Extract provided:
_ _ _ _ _ _ _

Travel

10 of Britain’s best wild beach walks



We are blessed with vast open beaches all around our mainland that are perfect for wild walks in salty air – and many are linked to wildlife reserves and wildflower havens (look out for campion, which is at its best at the height of summer). With sea temperatures at a peak in August, pack a towel too. This is a personal list, check out the UK Beach Guide and the exceptional Wild Guides for many other possibilities. For tides and surf forecasts use Magic Seaweed.

Brancaster, Norfolk

Titchwell Marsh RSPB nature reserve.



Titchwell Marsh RSPB nature reserve. Photograph: Simon Dack/Alamy

Norfolk is home to many expansive and wonderful strands, and Brancaster is one of the best, with miles of empty dunes and sand. Park near the Royal West Norfolk golf course and the beach extends eastwards for three miles before reaching the estuarine marshes and channels of the River Burn. Looking out to sea, you may spot the rusting remains of the steamship Vina, stuck in the sands of Scolt Head Island. Built in 1894 at Leith, it finished its days as a practice target for RAF bombers. There’s a tidal channel between the hulk and the mainland, so visiting is not advisable. Heading back down the beach you will reach another creek, forcing an inland detour to the Titchwell RSPB bird reserve, 420 acres of reed beds, salt marshes and lagoon that are home to marsh harriers and avocets (around 80 nesting pairs in the season). Return to the beach kiosk cafe and car park.
Getting there A149 to Brancaster, park near golf course
Cafe Brancaster beach kiosk has tea and coffee, chips, burgers and beach toys

Turnberry, Ayrshire

Turnberry lighthouse



Photograph: Diana Jarvis/Alamy

Where better to walk and meditate on our current predicaments than the sands of Turnberry, home to the Trump golf resort and lighthouse? The chances of running into anyone are small, particularly the Donald himself, who bought the Ailsa course back in 2014. The Ayrshire Coastal Path runs along the three miles of sand, with fine views out to the Isle of Arran. Watch out for seabirds including gannets, great northern divers and eider ducks. There is also the possibility of seeing Manx shearwaters, one of our rarer seabirds. The lighthouse, now luxury accommodation, is built on part of old Turnberry Castle, reputedly the birthplace of Robert the Bruce.
Getting there A77 to Turnberry then take Maidens Road, where there is a car park
Cafe South on A77 is Dowhill Farm, which is currently doing takeaway food from the shop

Moggs Eye (aka Huttoft beach), Lincolnshire

Mablethorpe Beach.

_ _ _ _ _ _ _

Extracted entries:

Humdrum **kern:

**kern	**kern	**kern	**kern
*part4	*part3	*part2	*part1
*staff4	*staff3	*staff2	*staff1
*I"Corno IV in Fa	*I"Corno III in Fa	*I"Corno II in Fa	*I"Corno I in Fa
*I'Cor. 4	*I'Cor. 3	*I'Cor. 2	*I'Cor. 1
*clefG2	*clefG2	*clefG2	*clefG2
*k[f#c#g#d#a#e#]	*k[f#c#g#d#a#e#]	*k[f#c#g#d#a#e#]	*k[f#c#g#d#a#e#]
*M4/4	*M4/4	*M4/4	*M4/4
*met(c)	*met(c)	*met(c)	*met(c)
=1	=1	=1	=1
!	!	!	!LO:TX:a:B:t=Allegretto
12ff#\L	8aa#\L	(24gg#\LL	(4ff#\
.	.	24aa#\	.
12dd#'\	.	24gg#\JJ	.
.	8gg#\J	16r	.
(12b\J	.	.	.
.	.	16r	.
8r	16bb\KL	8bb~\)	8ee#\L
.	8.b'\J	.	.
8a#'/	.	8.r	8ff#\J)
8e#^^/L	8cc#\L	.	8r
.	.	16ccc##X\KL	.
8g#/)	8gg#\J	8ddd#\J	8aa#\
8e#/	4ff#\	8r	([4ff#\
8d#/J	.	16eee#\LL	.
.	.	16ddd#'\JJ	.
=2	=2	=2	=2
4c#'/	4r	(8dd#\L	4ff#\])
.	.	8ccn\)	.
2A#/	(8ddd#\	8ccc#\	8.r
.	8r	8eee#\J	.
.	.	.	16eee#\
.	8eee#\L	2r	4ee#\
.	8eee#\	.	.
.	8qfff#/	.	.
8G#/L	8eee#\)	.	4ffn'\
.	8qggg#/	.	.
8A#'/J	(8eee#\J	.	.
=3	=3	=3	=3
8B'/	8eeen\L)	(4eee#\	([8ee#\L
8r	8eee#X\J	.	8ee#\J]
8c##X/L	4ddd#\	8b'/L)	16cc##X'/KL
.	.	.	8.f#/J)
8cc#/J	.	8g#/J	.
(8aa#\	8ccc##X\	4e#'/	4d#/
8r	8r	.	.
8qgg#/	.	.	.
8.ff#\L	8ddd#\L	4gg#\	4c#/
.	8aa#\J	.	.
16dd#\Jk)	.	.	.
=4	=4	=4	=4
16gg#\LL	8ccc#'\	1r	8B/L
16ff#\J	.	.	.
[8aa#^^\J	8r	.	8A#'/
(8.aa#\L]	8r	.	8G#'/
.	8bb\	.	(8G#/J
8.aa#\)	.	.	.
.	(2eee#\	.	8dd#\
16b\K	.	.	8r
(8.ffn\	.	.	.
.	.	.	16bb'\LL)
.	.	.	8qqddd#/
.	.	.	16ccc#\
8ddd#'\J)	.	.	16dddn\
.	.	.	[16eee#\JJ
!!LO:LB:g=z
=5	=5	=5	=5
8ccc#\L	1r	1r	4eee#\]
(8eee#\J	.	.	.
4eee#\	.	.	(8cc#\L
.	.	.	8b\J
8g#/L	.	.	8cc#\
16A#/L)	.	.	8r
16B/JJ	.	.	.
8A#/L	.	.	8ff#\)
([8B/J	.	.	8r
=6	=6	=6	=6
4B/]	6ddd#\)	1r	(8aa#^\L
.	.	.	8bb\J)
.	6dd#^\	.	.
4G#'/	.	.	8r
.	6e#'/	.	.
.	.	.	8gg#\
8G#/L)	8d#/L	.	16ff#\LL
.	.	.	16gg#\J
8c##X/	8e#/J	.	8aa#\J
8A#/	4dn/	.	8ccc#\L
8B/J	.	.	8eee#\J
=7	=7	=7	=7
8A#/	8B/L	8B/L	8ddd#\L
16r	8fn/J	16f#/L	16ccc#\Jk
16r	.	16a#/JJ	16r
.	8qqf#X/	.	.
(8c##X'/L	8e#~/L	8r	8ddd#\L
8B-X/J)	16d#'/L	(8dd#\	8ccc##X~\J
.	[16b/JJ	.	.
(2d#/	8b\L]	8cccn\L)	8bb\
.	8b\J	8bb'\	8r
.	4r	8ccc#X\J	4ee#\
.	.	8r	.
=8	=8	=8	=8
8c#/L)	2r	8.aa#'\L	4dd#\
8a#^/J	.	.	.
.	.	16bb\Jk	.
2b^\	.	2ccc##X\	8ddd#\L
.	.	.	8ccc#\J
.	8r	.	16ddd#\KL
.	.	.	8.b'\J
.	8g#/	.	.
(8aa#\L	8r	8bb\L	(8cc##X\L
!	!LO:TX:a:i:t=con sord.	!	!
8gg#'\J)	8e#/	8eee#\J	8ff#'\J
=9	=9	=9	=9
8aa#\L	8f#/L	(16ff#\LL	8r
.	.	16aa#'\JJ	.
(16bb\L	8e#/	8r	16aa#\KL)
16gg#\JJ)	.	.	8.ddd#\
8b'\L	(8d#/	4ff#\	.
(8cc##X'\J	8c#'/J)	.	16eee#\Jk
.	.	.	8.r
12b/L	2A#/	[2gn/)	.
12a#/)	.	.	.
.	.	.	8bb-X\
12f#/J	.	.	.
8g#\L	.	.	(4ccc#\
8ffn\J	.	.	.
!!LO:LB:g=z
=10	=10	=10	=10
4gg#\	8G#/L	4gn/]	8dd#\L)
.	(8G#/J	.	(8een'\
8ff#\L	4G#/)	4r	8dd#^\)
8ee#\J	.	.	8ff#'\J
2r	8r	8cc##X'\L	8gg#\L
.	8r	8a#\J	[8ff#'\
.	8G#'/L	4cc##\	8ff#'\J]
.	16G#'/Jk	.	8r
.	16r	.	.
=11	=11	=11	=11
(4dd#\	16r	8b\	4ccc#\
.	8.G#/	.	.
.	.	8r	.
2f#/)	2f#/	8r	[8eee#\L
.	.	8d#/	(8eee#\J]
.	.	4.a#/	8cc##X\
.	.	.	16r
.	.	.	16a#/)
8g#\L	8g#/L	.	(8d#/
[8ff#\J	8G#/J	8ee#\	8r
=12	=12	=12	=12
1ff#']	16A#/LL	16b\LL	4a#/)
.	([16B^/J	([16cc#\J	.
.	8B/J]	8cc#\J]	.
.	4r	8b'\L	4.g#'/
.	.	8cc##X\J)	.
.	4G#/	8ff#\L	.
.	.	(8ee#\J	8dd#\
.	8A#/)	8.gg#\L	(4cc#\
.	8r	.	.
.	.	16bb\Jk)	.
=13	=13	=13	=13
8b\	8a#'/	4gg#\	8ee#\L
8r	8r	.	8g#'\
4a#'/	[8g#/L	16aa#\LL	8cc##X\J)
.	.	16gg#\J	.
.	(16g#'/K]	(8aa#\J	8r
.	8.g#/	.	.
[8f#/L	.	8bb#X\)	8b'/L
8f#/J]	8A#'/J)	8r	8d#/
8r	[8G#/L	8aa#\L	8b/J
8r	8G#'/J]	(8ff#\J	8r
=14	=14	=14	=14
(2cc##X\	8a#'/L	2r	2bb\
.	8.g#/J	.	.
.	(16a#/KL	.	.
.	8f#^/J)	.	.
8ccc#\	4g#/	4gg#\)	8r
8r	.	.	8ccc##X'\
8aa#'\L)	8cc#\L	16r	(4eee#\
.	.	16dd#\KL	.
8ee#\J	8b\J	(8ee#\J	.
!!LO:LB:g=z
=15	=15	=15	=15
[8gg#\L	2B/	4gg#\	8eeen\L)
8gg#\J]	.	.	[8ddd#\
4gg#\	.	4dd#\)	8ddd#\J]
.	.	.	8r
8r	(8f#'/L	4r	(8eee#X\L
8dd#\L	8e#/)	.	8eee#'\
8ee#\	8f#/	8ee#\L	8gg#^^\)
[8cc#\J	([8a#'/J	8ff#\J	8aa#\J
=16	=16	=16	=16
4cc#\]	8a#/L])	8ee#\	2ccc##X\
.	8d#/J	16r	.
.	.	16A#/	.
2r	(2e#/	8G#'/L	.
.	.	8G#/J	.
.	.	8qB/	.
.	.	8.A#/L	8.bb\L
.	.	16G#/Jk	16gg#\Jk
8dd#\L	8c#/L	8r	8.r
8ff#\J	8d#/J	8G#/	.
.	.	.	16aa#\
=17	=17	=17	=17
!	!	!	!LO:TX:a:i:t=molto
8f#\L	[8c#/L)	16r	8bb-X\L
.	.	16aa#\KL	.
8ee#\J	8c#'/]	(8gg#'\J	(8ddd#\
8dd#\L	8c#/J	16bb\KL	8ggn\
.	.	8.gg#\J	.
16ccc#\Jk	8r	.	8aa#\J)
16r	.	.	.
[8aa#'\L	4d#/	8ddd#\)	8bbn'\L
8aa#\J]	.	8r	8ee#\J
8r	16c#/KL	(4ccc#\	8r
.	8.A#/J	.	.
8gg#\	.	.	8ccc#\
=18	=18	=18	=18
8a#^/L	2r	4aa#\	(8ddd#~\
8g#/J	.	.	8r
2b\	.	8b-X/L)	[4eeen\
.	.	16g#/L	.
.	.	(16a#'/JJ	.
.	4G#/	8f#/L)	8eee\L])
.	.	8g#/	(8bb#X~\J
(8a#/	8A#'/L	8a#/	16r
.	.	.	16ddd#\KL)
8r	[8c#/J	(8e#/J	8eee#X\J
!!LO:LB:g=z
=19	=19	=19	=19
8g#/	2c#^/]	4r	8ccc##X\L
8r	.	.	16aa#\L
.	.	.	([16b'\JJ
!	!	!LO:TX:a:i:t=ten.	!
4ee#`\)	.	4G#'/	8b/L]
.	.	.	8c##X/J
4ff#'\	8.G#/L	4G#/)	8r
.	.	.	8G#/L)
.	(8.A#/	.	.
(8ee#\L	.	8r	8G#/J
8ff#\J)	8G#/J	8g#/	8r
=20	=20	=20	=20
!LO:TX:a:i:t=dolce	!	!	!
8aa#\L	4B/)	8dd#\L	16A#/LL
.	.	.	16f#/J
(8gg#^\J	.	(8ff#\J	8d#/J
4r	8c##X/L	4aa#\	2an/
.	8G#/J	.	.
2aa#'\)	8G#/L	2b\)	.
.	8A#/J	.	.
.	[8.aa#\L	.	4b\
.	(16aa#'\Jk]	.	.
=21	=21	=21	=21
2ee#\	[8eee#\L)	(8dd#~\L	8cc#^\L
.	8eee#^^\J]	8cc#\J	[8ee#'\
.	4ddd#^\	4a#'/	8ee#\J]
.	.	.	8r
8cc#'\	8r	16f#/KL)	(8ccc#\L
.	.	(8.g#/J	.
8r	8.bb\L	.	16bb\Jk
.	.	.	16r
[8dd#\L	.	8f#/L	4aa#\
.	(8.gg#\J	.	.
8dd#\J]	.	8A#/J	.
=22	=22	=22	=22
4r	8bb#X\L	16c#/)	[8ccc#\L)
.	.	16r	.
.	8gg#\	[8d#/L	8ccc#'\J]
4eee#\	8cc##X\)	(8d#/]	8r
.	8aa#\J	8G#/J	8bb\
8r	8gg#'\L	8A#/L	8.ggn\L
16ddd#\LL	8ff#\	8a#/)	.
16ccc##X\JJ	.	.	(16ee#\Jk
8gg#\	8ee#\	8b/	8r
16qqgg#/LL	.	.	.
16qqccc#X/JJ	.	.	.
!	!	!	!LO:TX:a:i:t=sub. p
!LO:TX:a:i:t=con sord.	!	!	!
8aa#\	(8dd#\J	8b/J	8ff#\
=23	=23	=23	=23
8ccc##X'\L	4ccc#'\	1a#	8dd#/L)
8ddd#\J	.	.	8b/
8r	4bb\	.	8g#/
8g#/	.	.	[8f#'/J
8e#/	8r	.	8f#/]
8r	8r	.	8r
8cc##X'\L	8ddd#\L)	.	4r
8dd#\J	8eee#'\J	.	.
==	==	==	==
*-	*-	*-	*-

_ _ _ _ _ _ _

Exercise:
Answer these from the beach walks article:
1. Where and in what year was the steamship Vina built?
2. In what year was the Ailsa course at Turnberry bought?
3. What does the article recommend using for tides and surf forecasts?

Exercise solution:
1. Leith, 1894
2. 2014
3. Magic Seaweed